| Extract to read |
[Begin]

# New doe and summer camp



## RPC (Nov 6, 2009)

Well I have told some of you in the summer my does go to "summer camp" which means they go over to my dads where they have tons of grass and browse to eat. I also got my first full blood doe today. She is a little older, she was born 2/12/2006, but I think she should make nice kids. Here are some pictures of Newtown Farms Eileen(Freckles), and pictures of summer camp. 
















Summer camp photos








Freckles is alone on the left


----------



## J.O.Y. Farm (Jan 10, 2012)

She is very pretty! and all that grass is so nice! Mine is still half dead


----------



## GotmygoatMTJ (Apr 25, 2009)

She is a nice doe! Love her body capacity. She's not old at all! Plenty of years left in her!

They are going to benefit from all that grass! You are going to have slick and fat girls! (Not that you don't already!)


----------



## HoosierShadow (Apr 20, 2010)

LOL I didn't realize on your FB page that the pics were of the same doe...LOL In the far away pic with the speckled ear just looking at it from a distance and her face, reminded me of Snow White, but of course the close up, definitely not any kiko there...hehe don't mind me I'm beyond tired.

[End]

| Problem statement |
Reproduce the thread about the new doe word for word, from "She is a nice" up to and including "(Apr 20, 2010)". The data that comes next is from a separate source.

| Material |
[Begin]

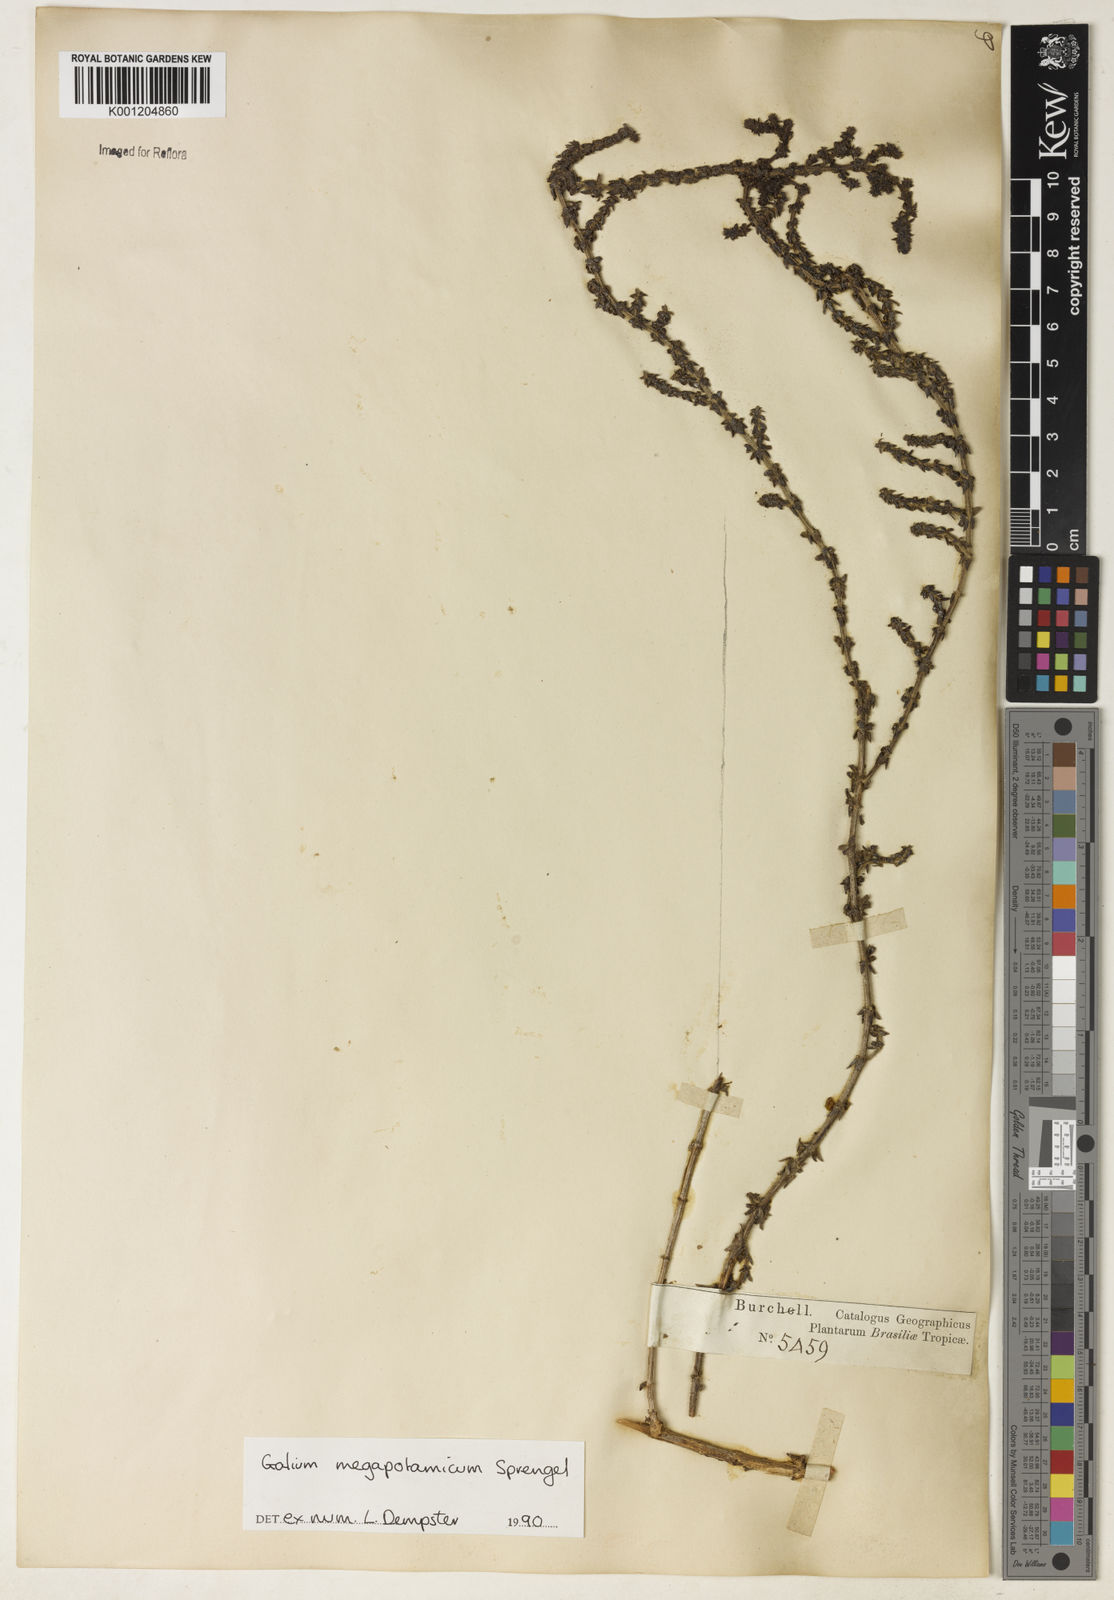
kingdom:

[End]

| Completed task |
She is a nice doe! Love her body capacity. She's not old at all! Plenty of years left in her!

They are going to benefit from all that grass! You are going to have slick and fat girls! (Not that you don't already!)


----------



## HoosierShadow (Apr 20, 2010)